Fun fact: Did you know that marigold flowers repel flies? This is why a lot of stables use marigolds to set in pots outside of stable doors. They just don't have a wide radius of repellent. They look pretty though too


----------



## chandra1313 (Jul 12, 2011)

cowgirl928 said:


> My friend makes a mix of Listerine, vinegar, and water. In a 64 oz bottle he mixes 1/5 Listerine, 1/5 vinegar, and then the rest is water. It smells awful but it works amazing. He is the only guy out at the stable that doesn't have serious fly problems! Mostly everybody else buys spray at the store pre-made and it doesn't work worth crap, as Joe already said.
> 
> Fun fact: Did you know that marigold flowers repel flies? This is why a lot of stables use marigolds to set in pots outside of stable doors. They just don't have a wide radius of repellent. They look pretty though too


 
Pyrethum, think I spelled it right is in a lot of insect repellents which is found in marigolds. My mamow always planted marigolds to repel bugs from her garden. 

I use vinegar, water and skin so soft from avon. At first it smells bad in the bottle but once its on the horse you only smell the skin so soft. I've done the garlic this spring for tics, had a bad outbreak of them until my guineas got control of the tick population.
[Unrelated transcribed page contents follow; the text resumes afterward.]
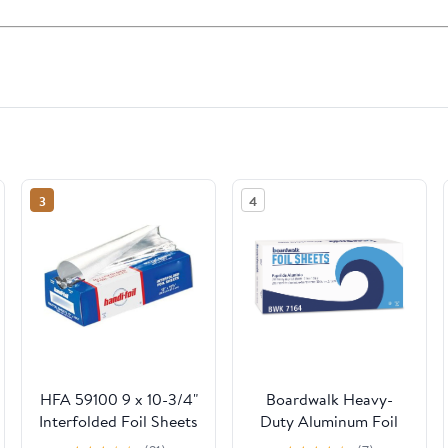
3
4
HFA 59100 9 x 10-3/4"
Boardwalk Heavy-
Interfolded Foil Sheets
Duty Aluminum Foil
- 3000 / CS
Pop-Up Sheets, 12" x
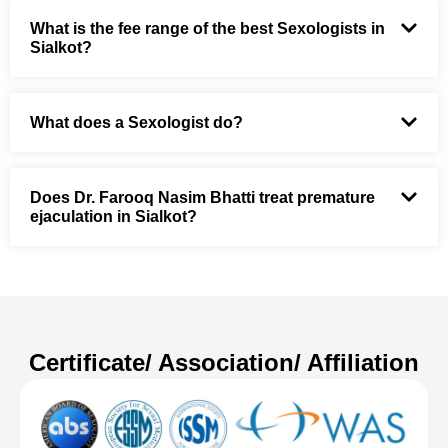
What is the fee range of the best Sexologists in
Sialkot?
What does a Sexologist do?
Does Dr. Farooq Nasim Bhatti treat premature
ejaculation in Sialkot?
Certificate/ Association/ Affiliation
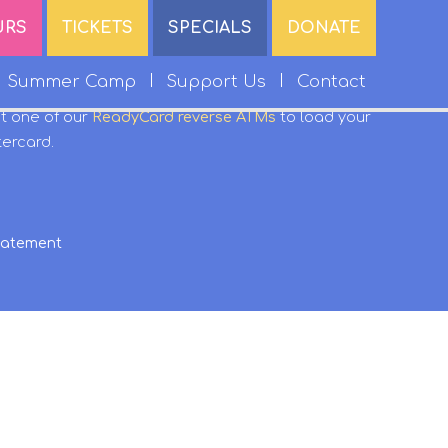
URS
TICKETS
SPECIALS
DONATE
Summer Camp
Support Us
Contact
it one of our
ReadyCard reverse ATMs
to load your
tercard.
Statement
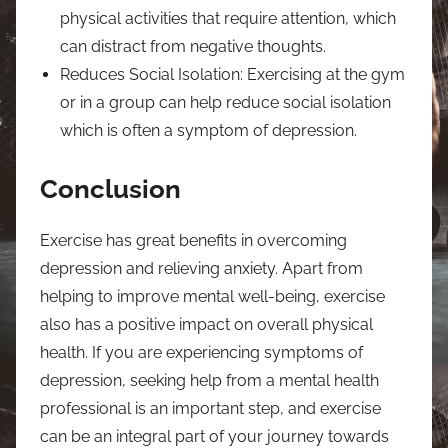
physical activities that require attention, which
can distract from negative thoughts.
Reduces Social Isolation: Exercising at the gym
or in a group can help reduce social isolation
which is often a symptom of depression.
Conclusion
Exercise has great benefits in overcoming
depression and relieving anxiety. Apart from
helping to improve mental well-being, exercise
also has a positive impact on overall physical
health. If you are experiencing symptoms of
depression, seeking help from a mental health
professional is an important step, and exercise
can be an integral part of your journey towards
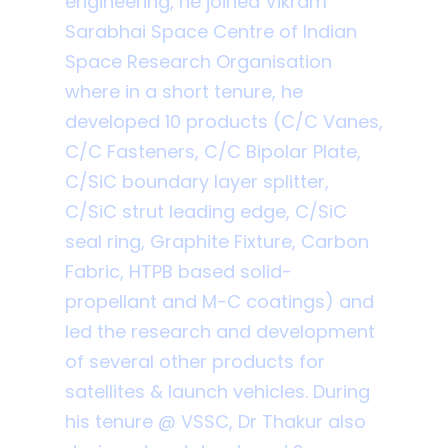
engineering, he joined Vikram
Sarabhai Space Centre of Indian
Space Research Organisation
where in a short tenure, he
developed 10 products (C/C Vanes,
C/C Fasteners, C/C Bipolar Plate,
C/SiC boundary layer splitter,
C/SiC strut leading edge, C/SiC
seal ring, Graphite Fixture, Carbon
Fabric, HTPB based solid-
propellant and M-C coatings) and
led the research and development
of several other products for
satellites & launch vehicles. During
his tenure @ VSSC, Dr Thakur also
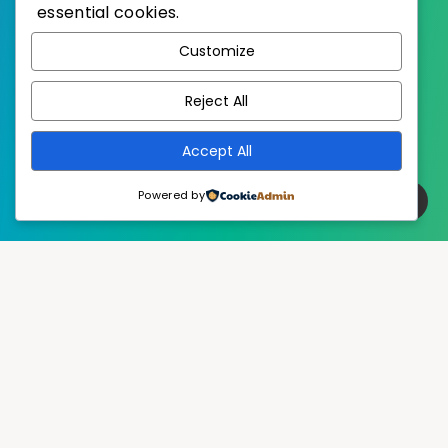
essential cookies.
WordPress
Published with
Customize
EstudioPatagon
WordPress Theme by
Reject All
Accept All
Powered by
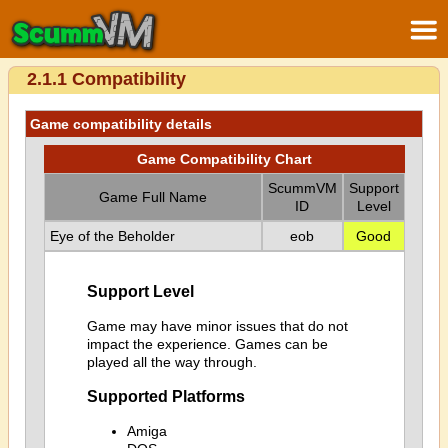
2.1.1 Compatibility
Game compatibility details
Game Compatibility Chart
ScummVM
Support
Game Full Name
ID
Level
Eye of the Beholder
eob
Good
Support Level
Game may have minor issues that do not
impact the experience. Games can be
played all the way through.
Supported Platforms
Amiga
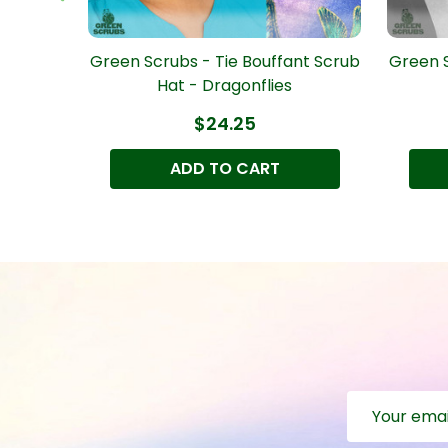
nt Scrub
Green Scrubs - Tie Bouffant Scrub
Green S
Hat - Dragonflies
$24.25
ADD TO CART
Email
Address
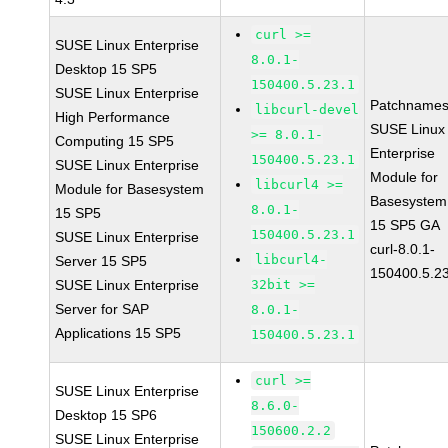
curl >=
SUSE Linux Enterprise
8.0.1-
Desktop 15 SP5
150400.5.23.1
SUSE Linux Enterprise
Patchnames
libcurl-devel
High Performance
SUSE Linux
>= 8.0.1-
Computing 15 SP5
Enterprise
150400.5.23.1
SUSE Linux Enterprise
Module for
libcurl4 >=
Module for Basesystem
Basesystem
8.0.1-
15 SP5
15 SP5 GA
150400.5.23.1
SUSE Linux Enterprise
curl-8.0.1-
libcurl4-
Server 15 SP5
150400.5.2
SUSE Linux Enterprise
32bit >=
Server for SAP
8.0.1-
Applications 15 SP5
150400.5.23.1
curl >=
SUSE Linux Enterprise
8.6.0-
Desktop 15 SP6
150600.2.2
SUSE Linux Enterprise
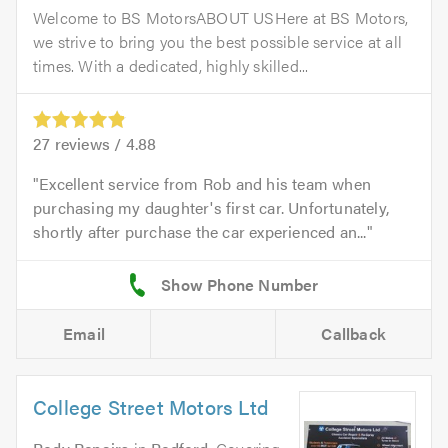
Welcome to BS MotorsABOUT USHere at BS Motors,
we strive to bring you the best possible service at all
times. With a dedicated, highly skilled...
27
reviews /
4.88
Excellent service from Rob and his team when
purchasing my daughter's first car. Unfortunately,
shortly after purchase the car experienced an...
Email
Callback
College Street Motors Ltd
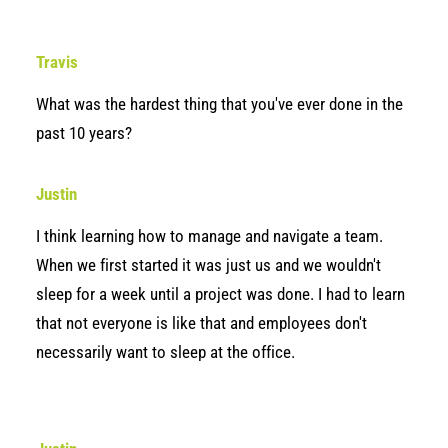
Travis
What was the hardest thing that you've ever done in the
past 10 years?
Justin
I think learning how to manage and navigate a team.
When we first started it was just us and we wouldn't
sleep for a week until a project was done. I had to learn
that not everyone is like that and employees don't
necessarily want to sleep at the office.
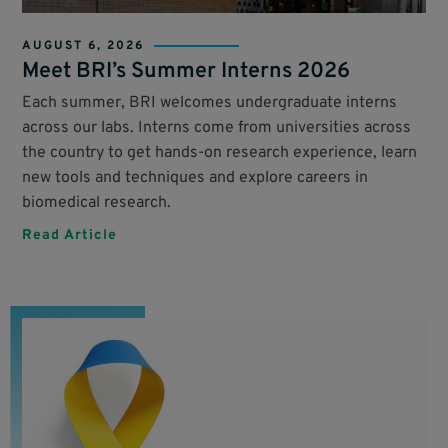
AUGUST 6, 2026
Meet BRI’s Summer Interns 2026
Each summer, BRI welcomes undergraduate interns
across our labs. Interns come from universities across
the country to get hands-on research experience, learn
new tools and techniques and explore careers in
biomedical research.
Read Article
It seemed to work.


----------



## juliann95 (Apr 30, 2012)

Apple Cider Vinegar :]


----------



## Jerseycowgirl (May 20, 2012)

I find white vinegar has become my best friend. I plan on trying these homemade recipes.


----------



## AmazinCaucasian (Dec 10, 2010)

I use:

1 part water 
1 part Avon skin-so-soft
1 part Dawn dishwashing soap
1 part Vinegar 

(you can substitute mineral oil for skin-so-soft)

Any time you try a homemade fly spray, use caution on white-skinned horses, they're more sensitive


----------